§ INSTRUCTION: Everything below from the line with "html: <div>YouTute Movie" through the line with "none -> <div>路径</div>" must be retyped exactly, except the pictures.

§ DATA FOR THIS EXERCISE:
>>>>>

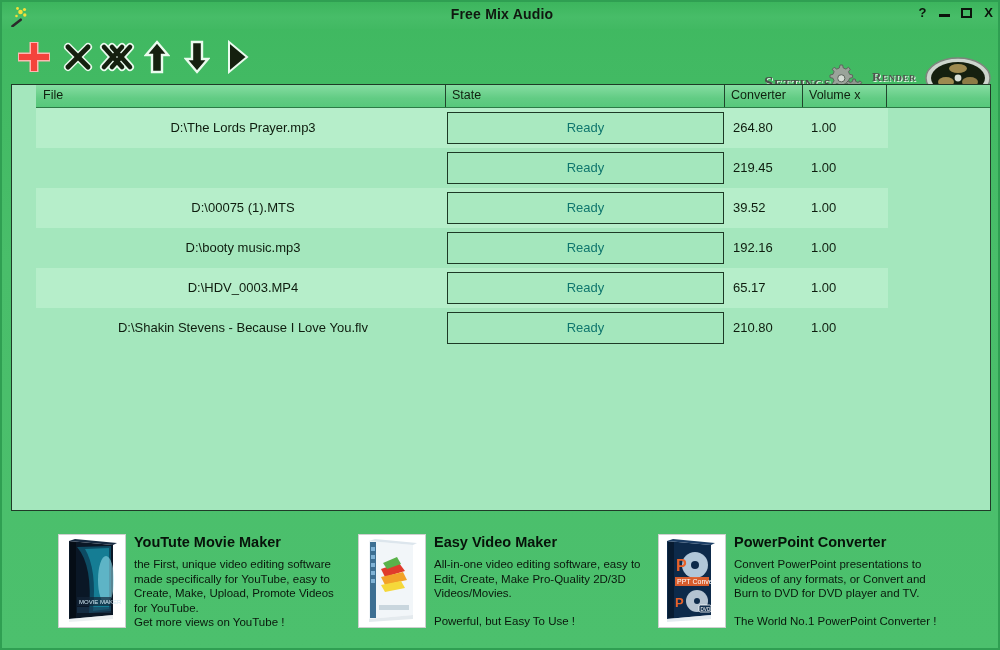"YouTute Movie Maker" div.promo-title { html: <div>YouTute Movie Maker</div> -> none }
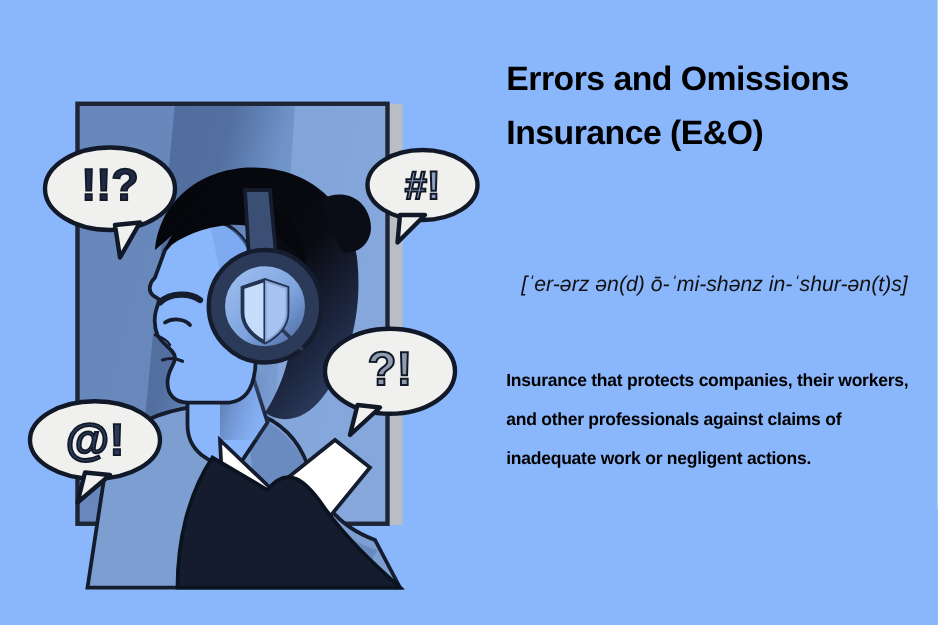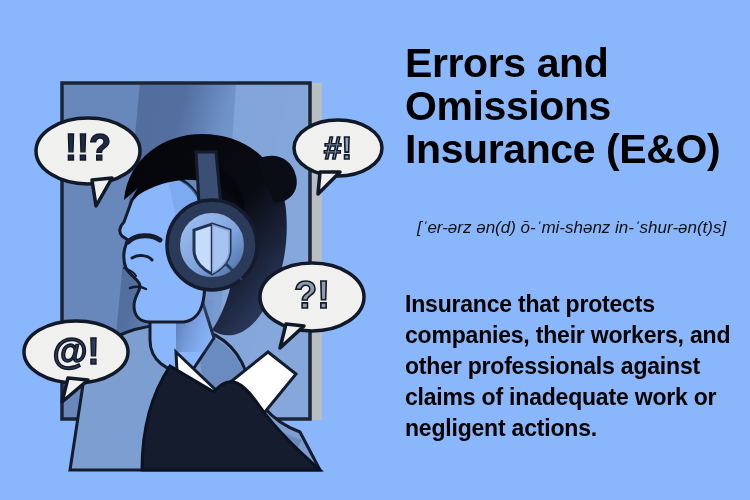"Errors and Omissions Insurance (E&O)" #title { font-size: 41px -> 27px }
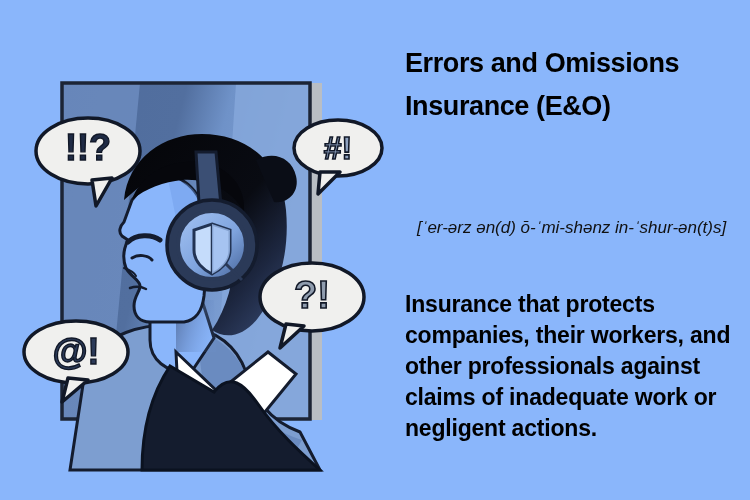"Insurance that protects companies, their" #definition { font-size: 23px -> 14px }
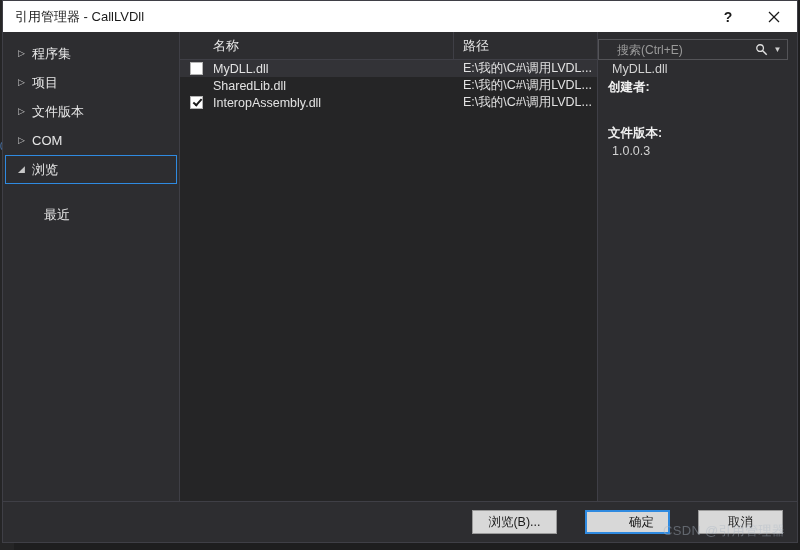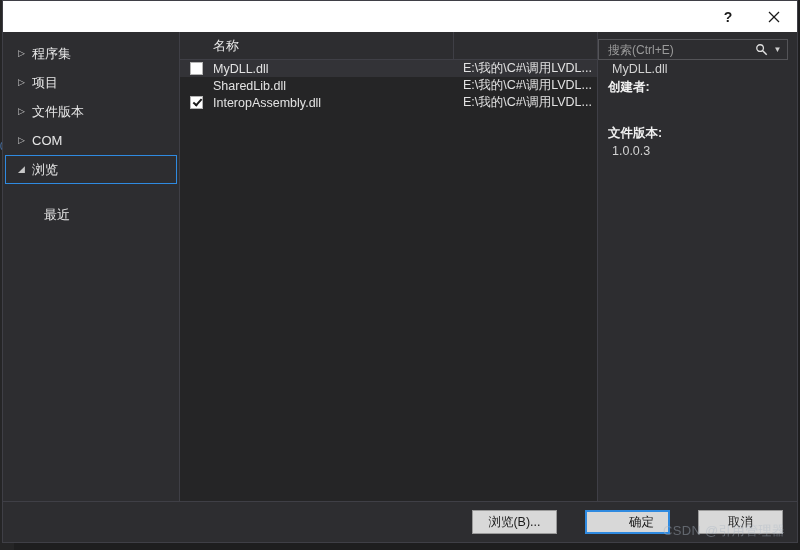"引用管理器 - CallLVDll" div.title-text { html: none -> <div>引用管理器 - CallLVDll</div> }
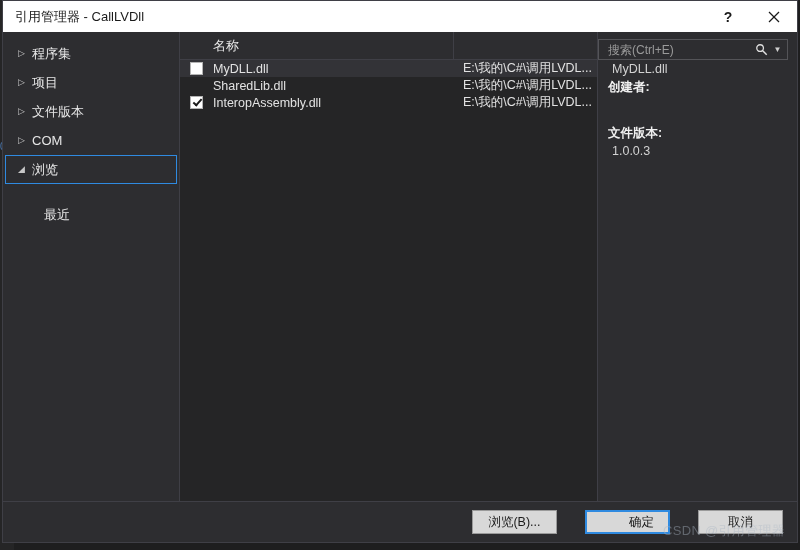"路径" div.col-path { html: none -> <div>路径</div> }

<<<<<
>>>>>

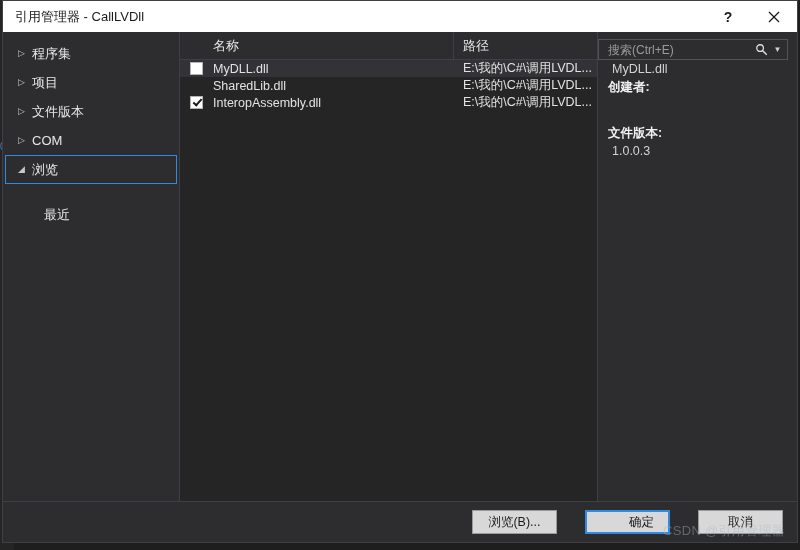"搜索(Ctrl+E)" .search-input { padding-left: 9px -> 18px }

<<<<<
>>>>>

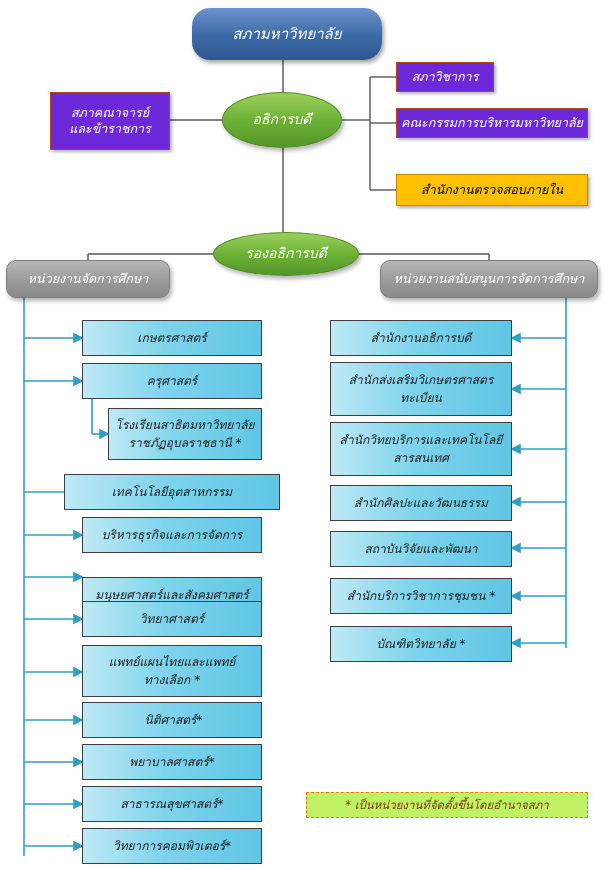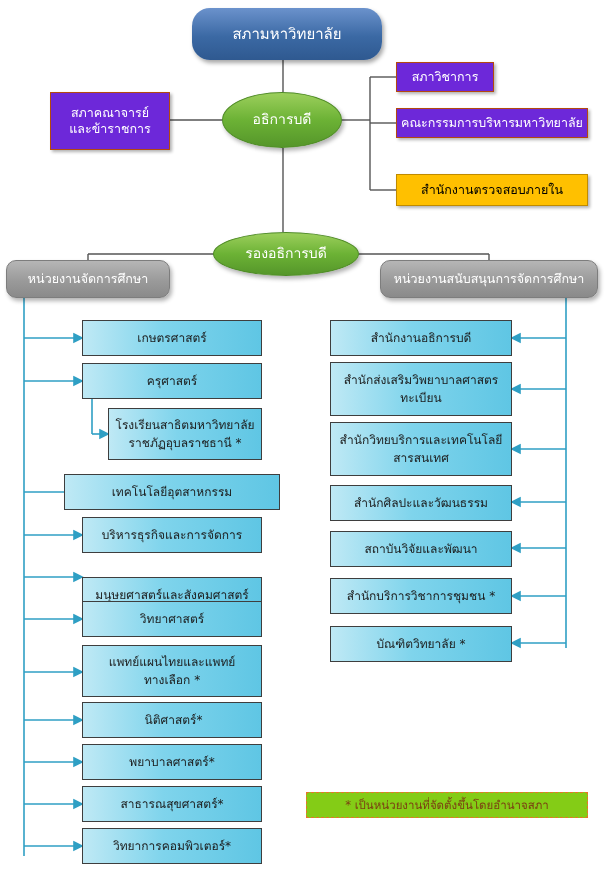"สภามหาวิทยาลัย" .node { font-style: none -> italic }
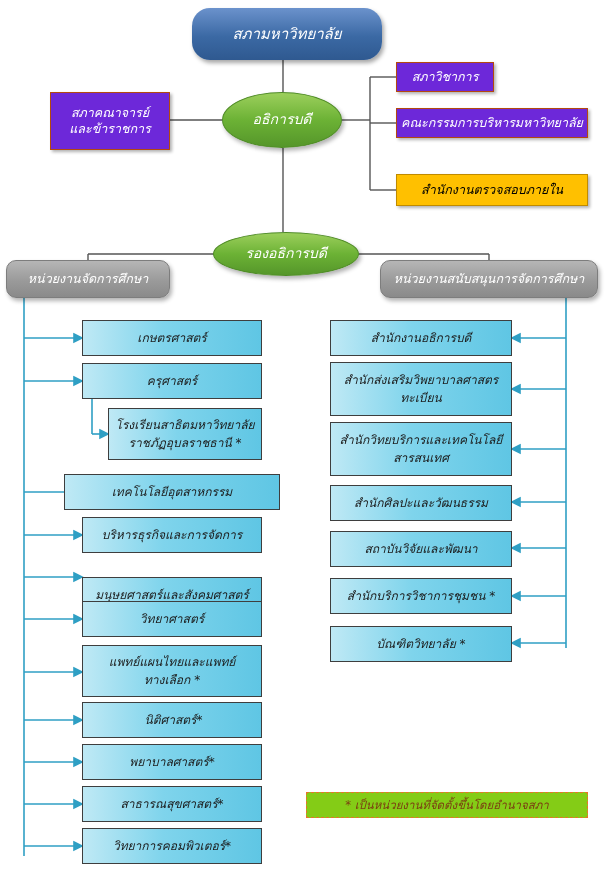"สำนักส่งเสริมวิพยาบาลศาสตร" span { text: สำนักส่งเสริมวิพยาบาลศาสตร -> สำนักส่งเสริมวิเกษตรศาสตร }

<<<<<

§ OUTPUT OF THE TASK:
"YouTute Movie Maker" div.promo-title { html: <div>YouTute Movie Maker</div> -> none }
"Errors and Omissions Insurance (E&O)" #title { font-size: 41px -> 27px }
"Insurance that protects companies, their" #definition { font-size: 23px -> 14px }
"引用管理器 - CallLVDll" div.title-text { html: none -> <div>引用管理器 - CallLVDll</div> }
"路径" div.col-path { html: none -> <div>路径</div> }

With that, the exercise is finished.